-- Opening Marker --

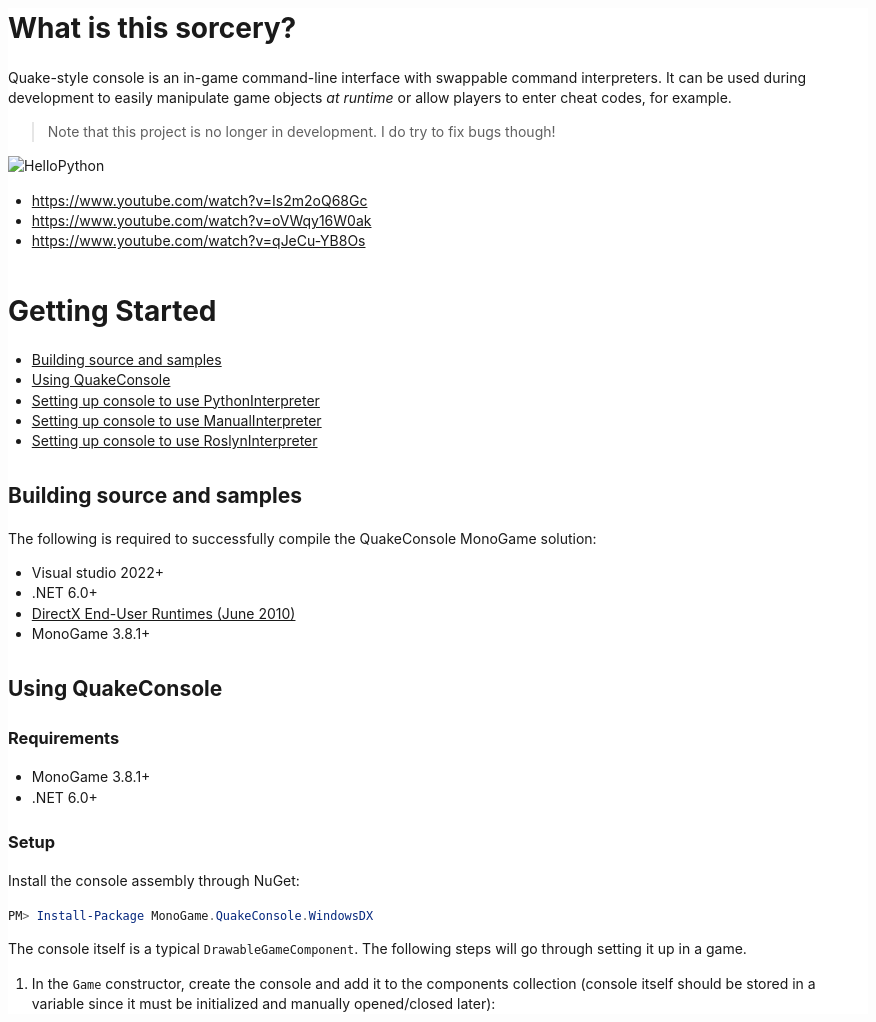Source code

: # What is this sorcery?

Quake-style console is an in-game command-line interface with swappable command interpreters. It can be used during development to easily manipulate game objects *at runtime* or allow players to enter cheat codes, for example.

> Note that this project is no longer in development. I do try to fix bugs though!

![HelloPython](Documentation/HelloPython.jpg)

- https://www.youtube.com/watch?v=Is2m2oQ68Gc
- https://www.youtube.com/watch?v=oVWqy16W0ak
- https://www.youtube.com/watch?v=qJeCu-YB8Os

# Getting Started

- [Building source and samples](#setup1)
- [Using QuakeConsole](#setup2)
- [Setting up console to use PythonInterpreter](#setup3)
- [Setting up console to use ManualInterpreter](#setup4)
- [Setting up console to use RoslynInterpreter](#setup5)


<h2 id="setup1">Building source and samples</h2>


The following is required to successfully compile the QuakeConsole MonoGame solution:

- Visual studio 2022+
- .NET 6.0+
- [DirectX End-User Runtimes (June 2010)](http://www.microsoft.com/en-us/download/details.aspx?id=8109)
- MonoGame 3.8.1+


<h2 id="setup2">Using QuakeConsole</h2>

### Requirements

- MonoGame 3.8.1+
- .NET 6.0+

### Setup

Install the console assembly through NuGet:

```powershell
PM> Install-Package MonoGame.QuakeConsole.WindowsDX
```

The console itself is a typical `DrawableGameComponent`. The following steps will go through setting it up in a game.

1) In the `Game` constructor, create the console and add it to the components collection (console itself should be stored in a variable since it must be initialized and manually opened/closed later):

-- Closing Marker --

● Action item
Only the lines that hold the word "Using" are wanted; each should be pulled from the records.

● Exercise result
- [Using QuakeConsole](#setup2)
<h2 id="setup2">Using QuakeConsole</h2>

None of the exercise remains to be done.